DataView has several general-purpose analysis facilities, including the following.
In phase-plane analysis, one time-dependent variable is plotted against another. A common use of phase-plane plots in neuroscience is to provide an alternate visualization of the shapes of features such as spikes or PSPs, which is achieved by plotting the membrane potential (V) against its time derivative (dV/dt) at each moment in time over the duration of the feature. The phase-plane plot can reveal subtle changes in shape over time that are difficult to pick up in an extended record.
Spike threshold can be detected either as an absolute voltage threshold, or the voltage at which a user-specified rate of change of voltage occurs, or the voltage at which the rate of change of voltage changes most rapidly.

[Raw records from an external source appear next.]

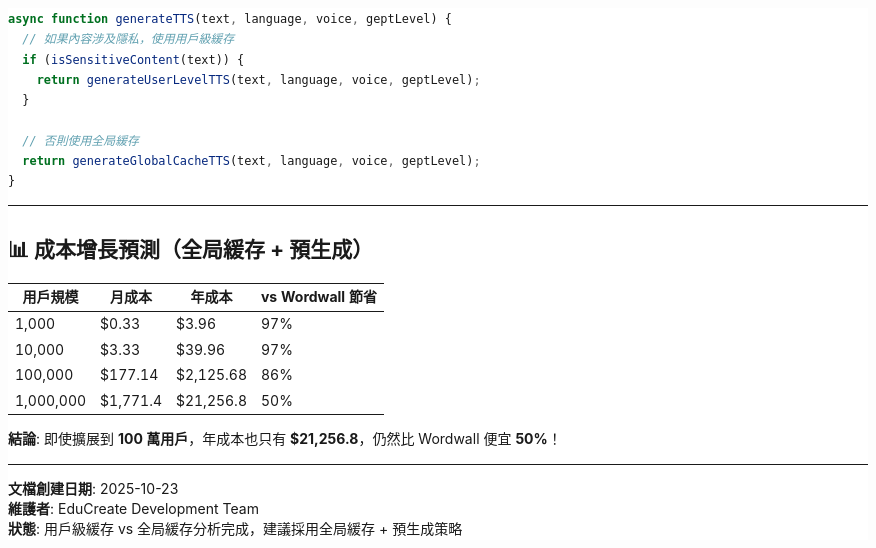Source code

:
 ```javascript
async function generateTTS(text, language, voice, geptLevel) {
  // 如果內容涉及隱私，使用用戶級緩存
  if (isSensitiveContent(text)) {
    return generateUserLevelTTS(text, language, voice, geptLevel);
  }
  
  // 否則使用全局緩存
  return generateGlobalCacheTTS(text, language, voice, geptLevel);
}
```

---

## 📊 成本增長預測（全局緩存 + 預生成）

| 用戶規模 | 月成本 | 年成本 | vs Wordwall 節省 |
|---------|--------|--------|-----------------|
| 1,000 | $0.33 | $3.96 | 97% |
| 10,000 | $3.33 | $39.96 | 97% |
| 100,000 | $177.14 | $2,125.68 | 86% |
| 1,000,000 | $1,771.4 | $21,256.8 | 50% |

**結論**: 即使擴展到 **100 萬用戶**，年成本也只有 **$21,256.8**，仍然比 Wordwall 便宜 **50%**！

---

**文檔創建日期**: 2025-10-23  
**維護者**: EduCreate Development Team  
**狀態**: 用戶級緩存 vs 全局緩存分析完成，建議採用全局緩存 + 預生成策略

From the threshold various metrics defining spike shape are calculated and can be displayed.
This technique simply involves plotting the value of an item in a sequence against the value of the next item in the sequence. Typically, each item could be the peak (or trough) value of successive cycles in an oscillating system. Plots of this sort can reveal “meta”-rhythms, i.e. rhythms within rhythms like the beat frequency of mixed oscillators, and is used in investigating biological phenomena such as heart beat and respiratory or locomotory rhythms.
Auto- and cross-correlation analysis can be performed on both waveform and event data.
A JPSTH can be constructed as descibed by Aertsen et al. (1989, J. Neurophysiol. 61; 900-917), and the MU lab website.
Raster plots can reveal the effects of a stimulus on spike frequency.
Any data file can be played as a sound. You can either play the data at the recording frequency,
or, if this is too low, you can select 5 or 11 kHz as the sound frequency.
Listening to data played as sound can be a good way of detecting subtle changes in frequency or pattern within the data.
This facility utilises the DirectX sound capabiliy of PCs.